The US dollar moves near the 6-week low against the yen on Thursday, as risk appetite lowered on most markets amid the US-China trade conflict.
Markets nervously await the start of two-day trade talks in Washington later today to find out whether Chinese negotiators can persuade the White House to abandon the threat of rising import tariffs on Chinese goods worth 200 billion USD.
Expectations this week are that the United States and China will reach an agreement to end their trade war that has prompted investors to avoid risky assets. World equity markets have fallen, but yields on government bonds are on the rise.
The US dollar index, which measures the strength of the greenback against a basket of six major currencies, changed slightly to 97.612 points.
According to the latest Commodity Futures Trading Commission (CFTC) data, the speculators have further raised their long-term bets, including those against the yen. The attention of market participants is focused on what potential factors could lead to the reversal of these positions, which will lead to dollar sales and buying of yen.
Such a reversal of the market can be triggered by US-China trade talks or the Federal Reserve to change its monetary policy and lower interest rates or North Korea to continue its nuclear attempts. Of these options, the likely candidate is the interest rate cut, as it is no secret that President Trump wants to see a more humble Fed.
On Wednesday, the EUR/USD currency pair tried to surpass the 1.1210 level. During today’s morning, the pair breached the short-term ascending channel south. The pair extended its sideways consolidative price action through the Asian session on Thursday and remains at the mercy of broader market risk-sentiment. Given that the exchange rate is pressured by the 55-, 100– and 200-hour SMAs located circa 1.1190, it is expected, that some downside could prevail in the market. A possible downside target is the 1.1170 level.
From a technical perspective, nothing seems to have changed much for the pair except that the 1.1215-1.1220 region now seems to have emerged as an immediate strong resistance, also nearing a short-term descending trend-line. A convincing break through the mentioned hurdle, the pair is likely to aim towards reclaiming the 1.1300 round figure mark before eventually darting to test the top end of a four-month-old descending trend-channel resistance, currently near the 1.1330-1.1335 region.

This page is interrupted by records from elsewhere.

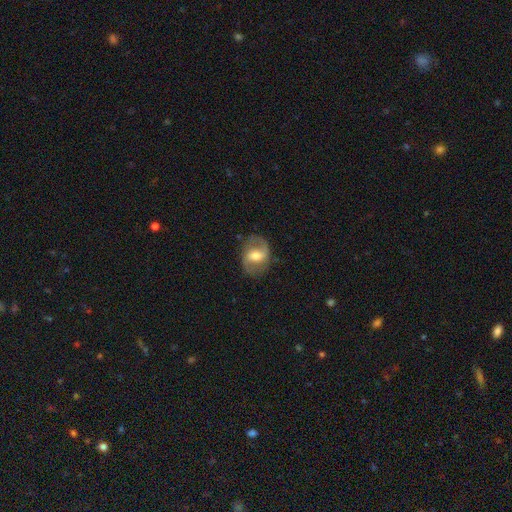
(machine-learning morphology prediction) Smooth or featured? featured or disk (69%)
Edge-on disk? no (96%)
Bar? weak (47%)
Spiral arms? yes (80%)
Spiral winding? medium (47%)
Spiral arm count? 2 (87%)
Bulge size? moderate (64%)
Merging? none (77%)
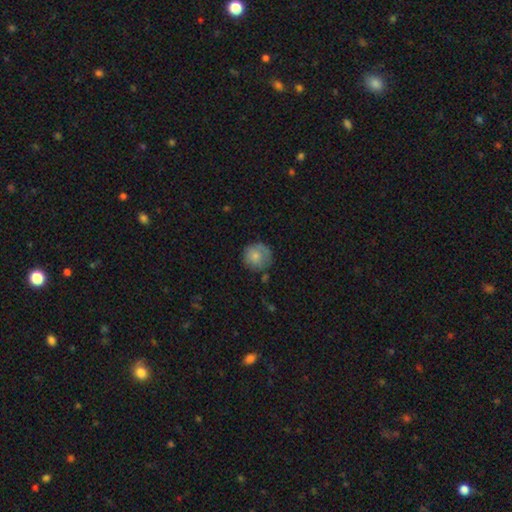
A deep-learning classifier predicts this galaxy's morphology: Smooth or featured? Predicted: smooth (p=0.75). How rounded? Predicted: round (p=0.92). Merging? Predicted: none (p=0.71).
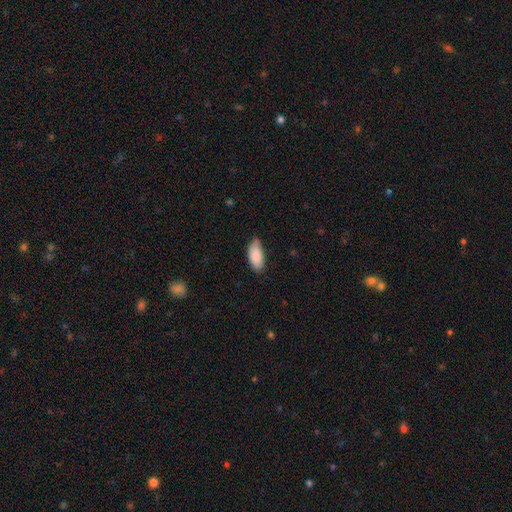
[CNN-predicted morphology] type=smooth (88%); roundness=in between (90%); merging=none (65%).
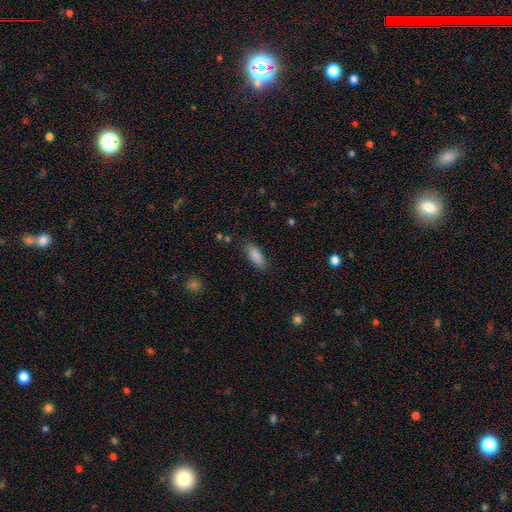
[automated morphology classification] Smooth or featured? Predicted: smooth (p=0.88). How rounded? Predicted: in between (p=0.74). Merging? Predicted: none (p=0.86).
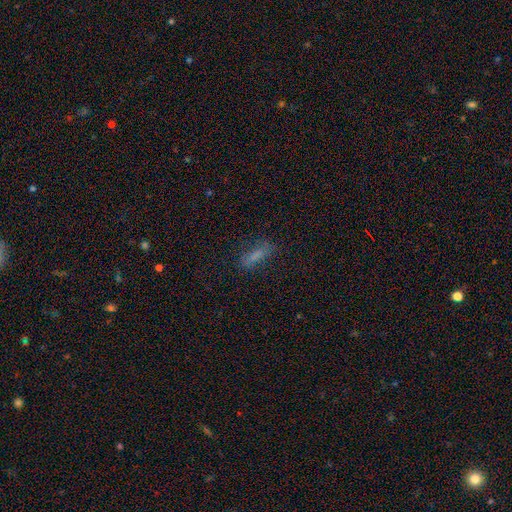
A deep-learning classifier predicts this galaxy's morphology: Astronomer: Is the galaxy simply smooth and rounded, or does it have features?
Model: smooth — 65%.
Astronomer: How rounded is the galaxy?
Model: in between — 51% (runner-up: cigar-shaped, 45%).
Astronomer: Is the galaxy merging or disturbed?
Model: none — 66%.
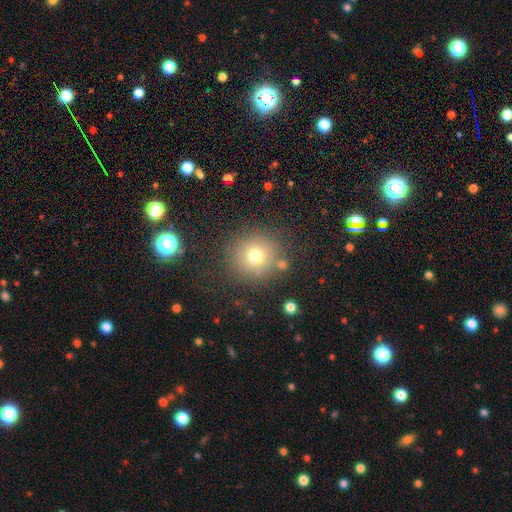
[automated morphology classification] The model was most divided on "smooth or featured": smooth: 71%, star or artifact: 16%, featured or disk: 13%. More confident: how rounded — round (93%); merging — none (82%).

On the flip side, the 1.1170-1.1165 region might continue to protect the immediate downside, which if broken might turn the pair vulnerable to accelerate the slide further towards challenging the 1.1100 mark en-route the trend-channel support near the 1.1080. A follow-through weakness would mark a fresh near-term bearish breakdown and open the room for further near-term depreciating move, towards testing sub-1.1000 level.
The US dollar picked up slightly to 109.91 JPY after falling to 109.70 JPY earlier this night, the lowest dollar since March 25. The Japanese currency is preferred and always attracts market participants’ attention during geopolitical conflicts and market turmoil. For now, the markets took the words seriously and sent USDJPY to a three-month low with the pair stopping just above the 109.50 support.
If the trade talks fail further risk-off flows are almost sure to follow, not only because of the immediate cost impact to the US consumers but also because the new cold war between China and US is almost certain to curb investment plans and disrupt supply chains impacting global growth in the second half of this year.
From a theoretical perspective, it is likely, that a reversal north could occur in the nearest future, and the pair could increase to the 55-hour SMA at 110.20.
On the other hand, it is expected, that the currency pair could trade sideways, trying to surpass the support level formed by the Fibonacci 50.00% retracement at 109.58.